The first is a GDAL based approach (in R this is using sf, but in python Fiona or geopandas works well).
# Read Options
pacman::p_load(sf, DBI, RSQLite, dplyr)
### 1. GDAL/geopackage
st_layers(reference_gpkg)
## Driver: GPKG
## Available layers:
## layer_name geometry_type features fields crs_name
## 1 reference_waterbody Multi Polygon 21093 6 NAD83 / Conus Albers
## 2 reference_catchment Polygon 196552 8 NAD83 / Conus Albers
## 3 reference_flowline Line String 199756 45 NAD83 / Conus Albers
## 4 POIs_10L Point 8026 14 NAD83 / Conus Albers
## 5 poi_geometry_table Point 8024 3 NAD83 / Conus Albers
## 6 event_geometry_table Point 318 5 NAD83 / Conus Albers
## 7 reference_network NA 199756 20 <NA>
## 8 poi_data NA 11516 5 <NA>
## 9 event_data NA 320 6 <NA>
## 10 lookup_table NA 199830 4 <NA>
nex = read_sf(reference_gpkg, "POIs_10L")
head(nex)
## Simple feature collection with 6 features and 14 fields
## Geometry type: POINT
## Dimension: XY
## Bounding box: xmin: -879917.6 ymin: 2011489 xmax: -865512.8 ymax: 2026539
## Projected CRS: NAD83 / Conus Albers
## # A tibble: 6 × 15
## COMID Type_HUC12 Type_Gages nexus Type_TE Type_WBOut Type_Term Type_Conf
## <dbl> <chr> <chr> <dbl> <chr> <dbl> <dbl> <dbl>
## 1 15995608 101800010701 NA 0 NA NA NA NA
## 2 15995906 101800010203 NA 0 NA NA NA 1135428
## 3 15996024 101800010202 NA 0 NA NA NA NA
## 4 15995532 101800010201 NA 0 NA NA NA NA
## 5 15996694 101800010305 NA 0 NA NA NA 1136099
## 6 15996702 101800010304 NA 0 NA NA NA 1136103
## # ℹ 7 more variables: Type_WBIn <dbl>, Type_NID <chr>, Type_Elev <dbl>,
## # Type_Travel <dbl>, id <int>, moved <int>, geom <POINT [m]>
The second is as a SQLite database (in R, I am doing this with RSQLite/DBI/dplyr):
### 2. SQLite/Database
db <- dbConnect(SQLite(), reference_gpkg)
dbListTables(db)
## [1] "POIs_10L"
## [2] "event_data"
## [3] "event_geometry_table"
## [4] "gpkg_contents"
## [5] "gpkg_extensions"
## [6] "gpkg_geometry_columns"
## [7] "gpkg_ogr_contents"
## [8] "gpkg_spatial_ref_sys"
## [9] "gpkg_tile_matrix"
## [10] "gpkg_tile_matrix_set"
## [11] "lookup_table"
## [12] "poi_data"
## [13] "poi_geometry_table"
## [14] "reference_catchment"
## [15] "reference_flowline"
## [16] "reference_network"
## [17] "reference_waterbody"
## [18] "rtree_POIs_10L_geom"
## [19] "rtree_POIs_10L_geom_node"
## [20] "rtree_POIs_10L_geom_parent"
## [21] "rtree_POIs_10L_geom_rowid"
## [22] "rtree_event_geometry_table_geom"

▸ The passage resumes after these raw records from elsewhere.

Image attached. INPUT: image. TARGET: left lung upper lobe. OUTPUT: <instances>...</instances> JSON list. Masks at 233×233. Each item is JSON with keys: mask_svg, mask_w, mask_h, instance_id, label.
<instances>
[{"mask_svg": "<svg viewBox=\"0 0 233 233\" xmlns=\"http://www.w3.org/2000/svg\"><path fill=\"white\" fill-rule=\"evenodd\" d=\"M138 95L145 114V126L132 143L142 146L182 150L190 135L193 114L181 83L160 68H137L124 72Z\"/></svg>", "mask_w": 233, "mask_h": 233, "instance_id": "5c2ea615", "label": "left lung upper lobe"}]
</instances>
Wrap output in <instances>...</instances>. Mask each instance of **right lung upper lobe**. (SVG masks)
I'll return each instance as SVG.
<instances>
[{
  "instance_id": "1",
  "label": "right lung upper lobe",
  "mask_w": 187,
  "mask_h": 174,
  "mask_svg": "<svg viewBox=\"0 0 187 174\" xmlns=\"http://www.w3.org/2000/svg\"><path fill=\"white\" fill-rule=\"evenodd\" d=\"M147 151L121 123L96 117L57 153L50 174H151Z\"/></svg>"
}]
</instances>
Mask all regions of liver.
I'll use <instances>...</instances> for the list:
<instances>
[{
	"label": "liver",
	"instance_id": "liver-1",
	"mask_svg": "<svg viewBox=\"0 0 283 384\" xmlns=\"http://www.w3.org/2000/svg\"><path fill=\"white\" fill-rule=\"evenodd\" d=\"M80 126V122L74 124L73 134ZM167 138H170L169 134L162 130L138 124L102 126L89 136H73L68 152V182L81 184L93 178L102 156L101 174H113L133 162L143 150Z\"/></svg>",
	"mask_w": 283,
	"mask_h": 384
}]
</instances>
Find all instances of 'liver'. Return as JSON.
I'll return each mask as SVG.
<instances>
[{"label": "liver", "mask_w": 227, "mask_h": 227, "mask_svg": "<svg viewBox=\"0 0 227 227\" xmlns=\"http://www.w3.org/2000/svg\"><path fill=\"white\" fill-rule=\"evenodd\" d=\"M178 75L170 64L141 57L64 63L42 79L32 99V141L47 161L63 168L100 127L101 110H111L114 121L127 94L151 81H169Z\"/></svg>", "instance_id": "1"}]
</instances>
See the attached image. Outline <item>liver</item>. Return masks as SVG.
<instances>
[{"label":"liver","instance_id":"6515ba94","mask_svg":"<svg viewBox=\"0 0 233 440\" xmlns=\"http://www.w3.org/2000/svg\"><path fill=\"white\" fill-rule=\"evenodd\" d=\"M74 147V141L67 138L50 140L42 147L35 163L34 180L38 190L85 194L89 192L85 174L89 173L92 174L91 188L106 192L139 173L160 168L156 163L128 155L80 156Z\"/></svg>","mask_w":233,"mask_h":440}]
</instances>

## [23] "rtree_event_geometry_table_geom_node"
## [24] "rtree_event_geometry_table_geom_parent"
## [25] "rtree_event_geometry_table_geom_rowid"
## [26] "rtree_poi_geometry_table_geom"
## [27] "rtree_poi_geometry_table_geom_node"
## [28] "rtree_poi_geometry_table_geom_parent"
## [29] "rtree_poi_geometry_table_geom_rowid"
## [30] "rtree_reference_catchment_geom"
## [31] "rtree_reference_catchment_geom_node"
## [32] "rtree_reference_catchment_geom_parent"
## [33] "rtree_reference_catchment_geom_rowid"
## [34] "rtree_reference_flowline_geom"
## [35] "rtree_reference_flowline_geom_node"
## [36] "rtree_reference_flowline_geom_parent"
## [37] "rtree_reference_flowline_geom_rowid"
## [38] "rtree_reference_waterbody_geom"
## [39] "rtree_reference_waterbody_geom_node"
## [40] "rtree_reference_waterbody_geom_parent"
## [41] "rtree_reference_waterbody_geom_rowid"
## [42] "sqlite_sequence"
mpoi = collect(tbl(db, "POIs_10L"))
head(mpoi)
## # A tibble: 6 × 16
## fid geom COMID Type_HUC12 Type_Gages nexus Type_TE Type_WBOut
## <int> <blob> <dbl> <chr> <chr> <dbl> <chr> <dbl>
## 1 1 <raw 29 B> 15995608 101800010701 NA 0 NA NA
## 2 2 <raw 29 B> 15995906 101800010203 NA 0 NA NA
## 3 3 <raw 29 B> 15996024 101800010202 NA 0 NA NA
## 4 4 <raw 29 B> 15995532 101800010201 NA 0 NA NA
## 5 5 <raw 29 B> 15996694 101800010305 NA 0 NA NA
## 6 6 <raw 29 B> 15996702 101800010304 NA 0 NA NA
## # ℹ 8 more variables: Type_Term <dbl>, Type_Conf <dbl>, Type_WBIn <dbl>,
## # Type_NID <chr>, Type_Elev <dbl>, Type_Travel <dbl>, id <int>, moved <int>
dbDisconnect(db)
Ok! With that, we have an idea of what the reference fabric is, how it was made, and how we can get it! The next stage is to learn how to manipulate this reference fabric for unique model applications.